* **EXERCISE DIRECTIONS**: Where a line contains the word "Allow", copy that line from the records below.

Entries taken from a collection
[Start of section]
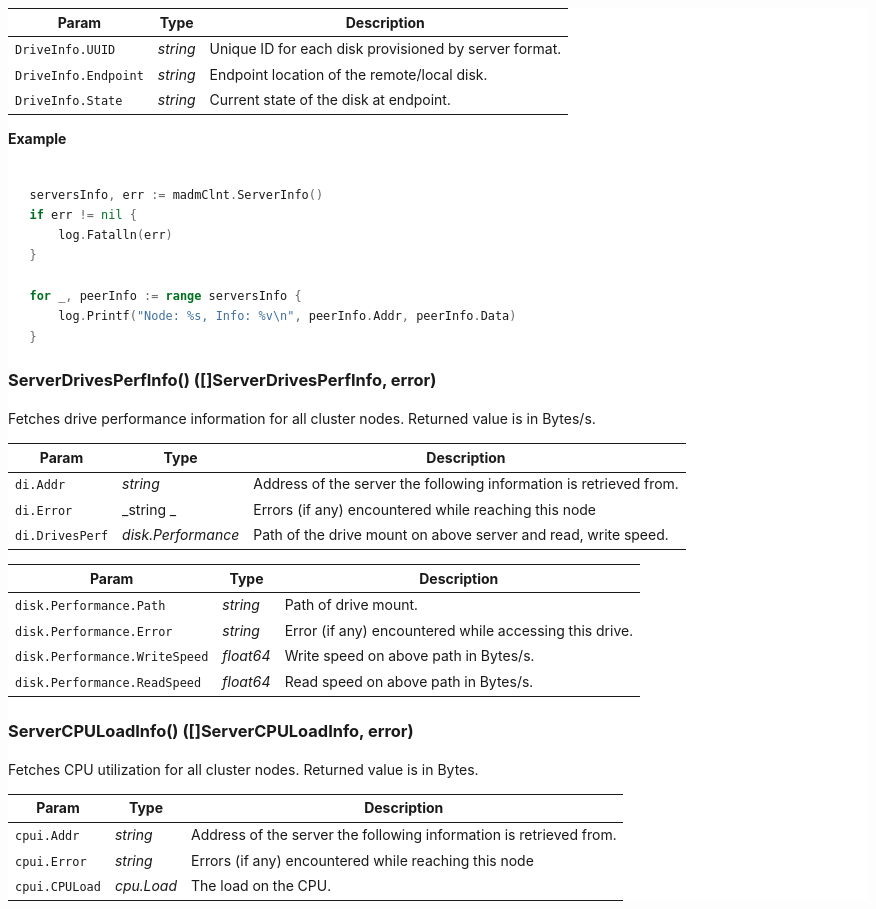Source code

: | Param                | Type     | Description                                           |
|----------------------|----------|-------------------------------------------------------|
| `DriveInfo.UUID`     | _string_ | Unique ID for each disk provisioned by server format. |
| `DriveInfo.Endpoint` | _string_ | Endpoint location of the remote/local disk.           |
| `DriveInfo.State`    | _string_ | Current state of the disk at endpoint.                |

 __Example__

 ```go

	serversInfo, err := madmClnt.ServerInfo()
	if err != nil {
		log.Fatalln(err)
	}

	for _, peerInfo := range serversInfo {
		log.Printf("Node: %s, Info: %v\n", peerInfo.Addr, peerInfo.Data)
	}

 ```

<a name="ServerDrivesPerfInfo"></a>
### ServerDrivesPerfInfo() ([]ServerDrivesPerfInfo, error)

Fetches drive performance information for all cluster nodes. Returned value is in Bytes/s.

| Param | Type | Description |
|---|---|---|
|`di.Addr` | _string_ | Address of the server the following information is retrieved from. |
|`di.Error` | _string _ | Errors (if any) encountered while reaching this node |
|`di.DrivesPerf` | _disk.Performance_ | Path of the drive mount on above server and read, write speed. |

| Param | Type | Description |
|---|---|---|
|`disk.Performance.Path` | _string_ | Path of drive mount. |
|`disk.Performance.Error` | _string_ | Error (if any) encountered while accessing this drive. |
|`disk.Performance.WriteSpeed` | _float64_ | Write speed on above path in Bytes/s. |
|`disk.Performance.ReadSpeed` | _float64_ | Read speed on above path in Bytes/s. |

<a name="ServerCPULoadInfo"></a>
### ServerCPULoadInfo() ([]ServerCPULoadInfo, error)

Fetches CPU utilization for all cluster nodes. Returned value is in Bytes.

| Param | Type | Description |
|-------|------|-------------|
|`cpui.Addr` | _string_ | Address of the server the following information  is retrieved from. |
|`cpui.Error` | _string_ | Errors (if any) encountered while reaching this node |
|`cpui.CPULoad` | _cpu.Load_ | The load on the CPU. |
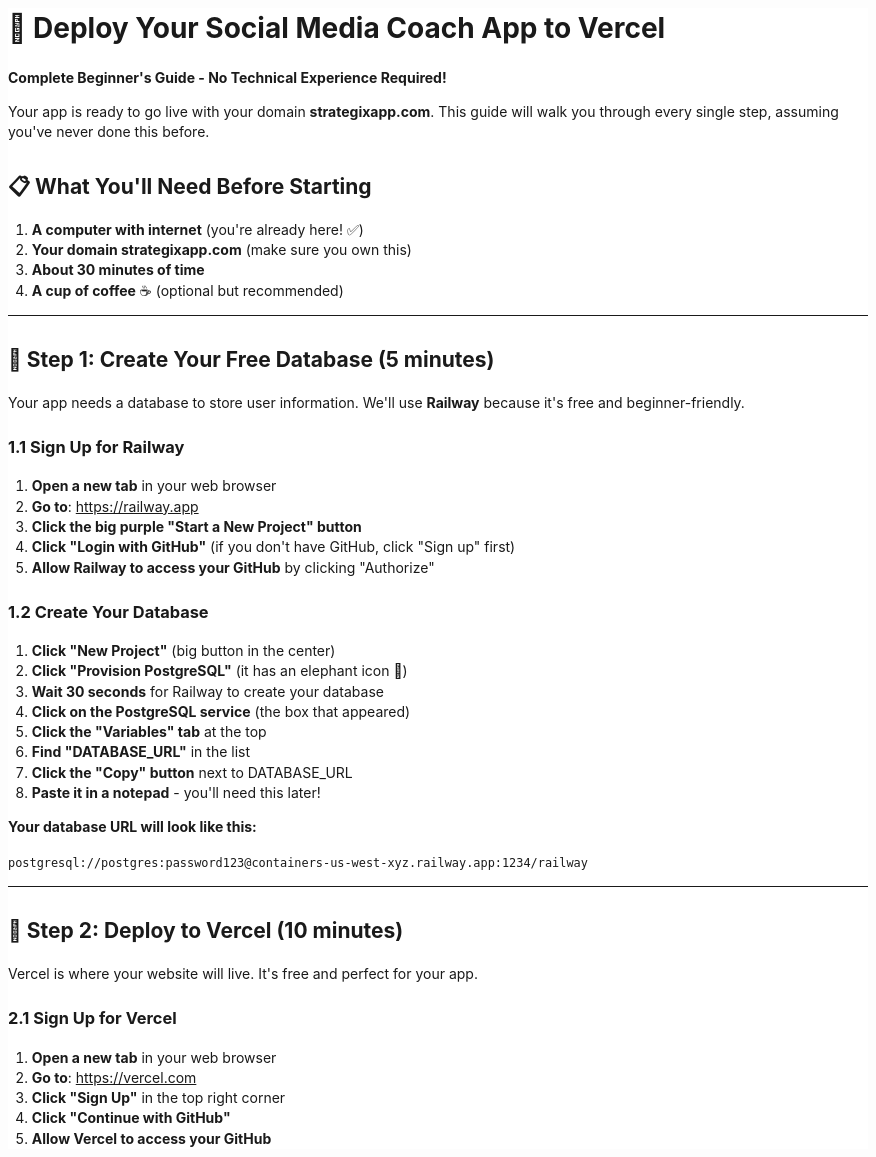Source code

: 
# 🚀 Deploy Your Social Media Coach App to Vercel

**Complete Beginner's Guide - No Technical Experience Required!**

Your app is ready to go live with your domain **strategixapp.com**. This guide will walk you through every single step, assuming you've never done this before.

## 📋 What You'll Need Before Starting

1. **A computer with internet** (you're already here! ✅)
2. **Your domain strategixapp.com** (make sure you own this)
3. **About 30 minutes of time**
4. **A cup of coffee** ☕ (optional but recommended)

---

## 🎯 Step 1: Create Your Free Database (5 minutes)

Your app needs a database to store user information. We'll use **Railway** because it's free and beginner-friendly.

### 1.1 Sign Up for Railway
1. **Open a new tab** in your web browser
2. **Go to**: https://railway.app
3. **Click the big purple "Start a New Project" button**
4. **Click "Login with GitHub"** (if you don't have GitHub, click "Sign up" first)
5. **Allow Railway to access your GitHub** by clicking "Authorize"

### 1.2 Create Your Database
1. **Click "New Project"** (big button in the center)
2. **Click "Provision PostgreSQL"** (it has an elephant icon 🐘)
3. **Wait 30 seconds** for Railway to create your database
4. **Click on the PostgreSQL service** (the box that appeared)
5. **Click the "Variables" tab** at the top
6. **Find "DATABASE_URL"** in the list
7. **Click the "Copy" button** next to DATABASE_URL
8. **Paste it in a notepad** - you'll need this later!

**Your database URL will look like this:**
```
postgresql://postgres:password123@containers-us-west-xyz.railway.app:1234/railway
```

---

## 🎯 Step 2: Deploy to Vercel (10 minutes)

Vercel is where your website will live. It's free and perfect for your app.

### 2.1 Sign Up for Vercel
1. **Open a new tab** in your web browser
2. **Go to**: https://vercel.com
3. **Click "Sign Up"** in the top right corner
4. **Click "Continue with GitHub"**
5. **Allow Vercel to access your GitHub**
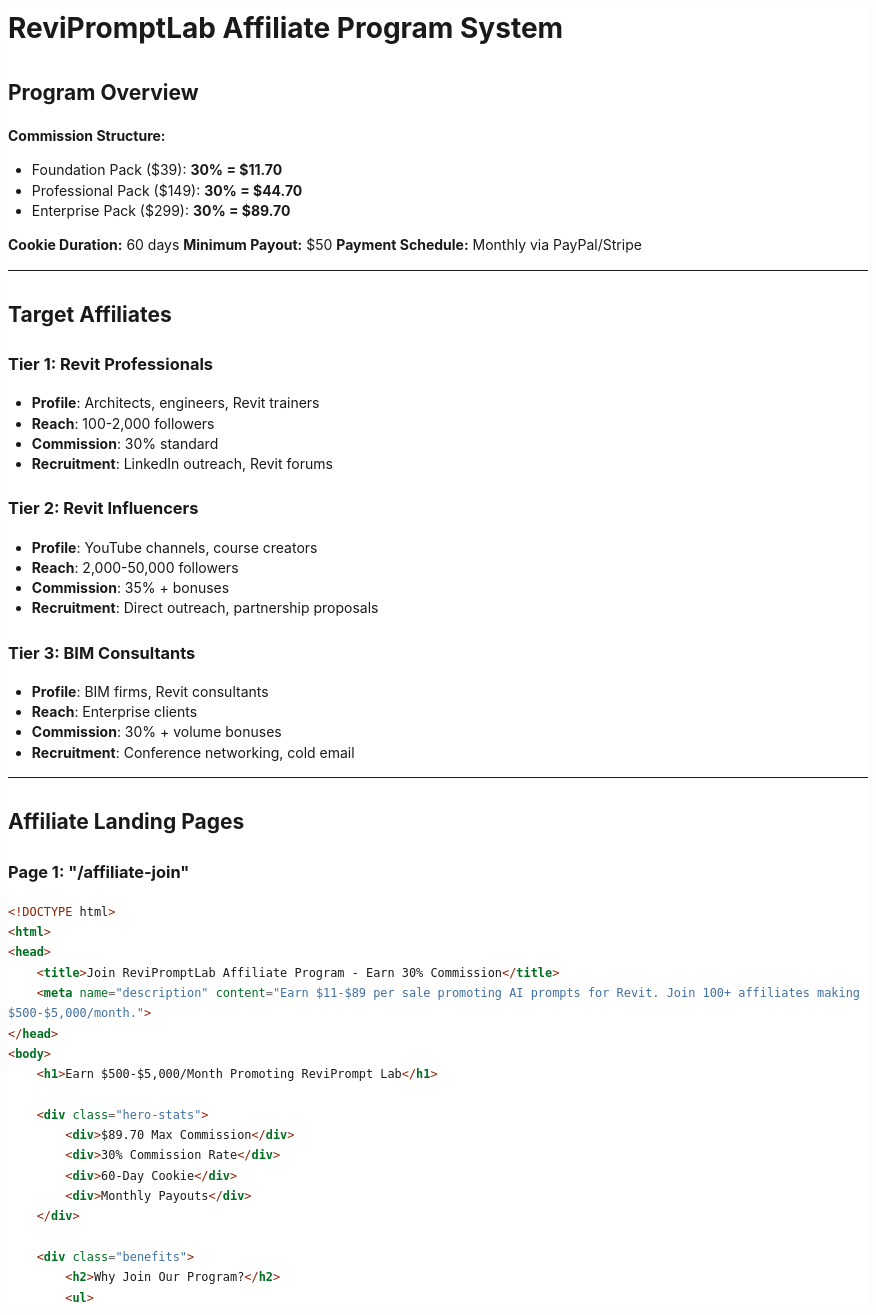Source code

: # ReviPromptLab Affiliate Program System

## Program Overview

**Commission Structure:**
- Foundation Pack ($39): **30% = $11.70**
- Professional Pack ($149): **30% = $44.70**
- Enterprise Pack ($299): **30% = $89.70**

**Cookie Duration:** 60 days
**Minimum Payout:** $50
**Payment Schedule:** Monthly via PayPal/Stripe

---

## Target Affiliates

### Tier 1: Revit Professionals
- **Profile**: Architects, engineers, Revit trainers
- **Reach**: 100-2,000 followers
- **Commission**: 30% standard
- **Recruitment**: LinkedIn outreach, Revit forums

### Tier 2: Revit Influencers
- **Profile**: YouTube channels, course creators
- **Reach**: 2,000-50,000 followers
- **Commission**: 35% + bonuses
- **Recruitment**: Direct outreach, partnership proposals

### Tier 3: BIM Consultants
- **Profile**: BIM firms, Revit consultants
- **Reach**: Enterprise clients
- **Commission**: 30% + volume bonuses
- **Recruitment**: Conference networking, cold email

---

## Affiliate Landing Pages

### Page 1: "/affiliate-join"
```html
<!DOCTYPE html>
<html>
<head>
    <title>Join ReviPromptLab Affiliate Program - Earn 30% Commission</title>
    <meta name="description" content="Earn $11-$89 per sale promoting AI prompts for Revit. Join 100+ affiliates making $500-$5,000/month.">
</head>
<body>
    <h1>Earn $500-$5,000/Month Promoting ReviPrompt Lab</h1>
    
    <div class="hero-stats">
        <div>$89.70 Max Commission</div>
        <div>30% Commission Rate</div>
        <div>60-Day Cookie</div>
        <div>Monthly Payouts</div>
    </div>
    
    <div class="benefits">
        <h2>Why Join Our Program?</h2>
        <ul>
```
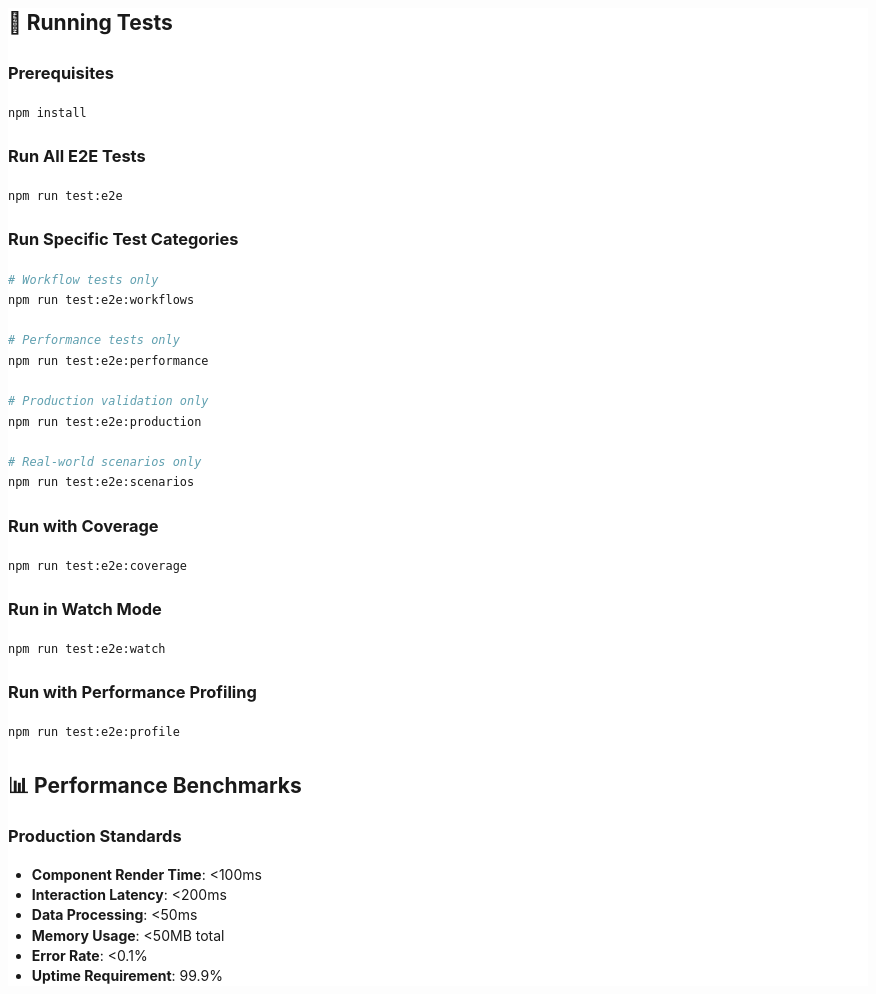 ## 🚀 Running Tests

### Prerequisites

```bash
npm install
```

### Run All E2E Tests
```bash
npm run test:e2e
```

### Run Specific Test Categories
```bash
# Workflow tests only
npm run test:e2e:workflows

# Performance tests only
npm run test:e2e:performance

# Production validation only
npm run test:e2e:production

# Real-world scenarios only
npm run test:e2e:scenarios
```

### Run with Coverage
```bash
npm run test:e2e:coverage
```

### Run in Watch Mode
```bash
npm run test:e2e:watch
```

### Run with Performance Profiling
```bash
npm run test:e2e:profile
```

## 📊 Performance Benchmarks

### Production Standards
- **Component Render Time**: <100ms
- **Interaction Latency**: <200ms
- **Data Processing**: <50ms
- **Memory Usage**: <50MB total
- **Error Rate**: <0.1%
- **Uptime Requirement**: 99.9%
[End of section]
* **RESULT FOR THIS TASK**:
5. **Allow Railway to access your GitHub** by clicking "Authorize"
5. **Allow Vercel to access your GitHub**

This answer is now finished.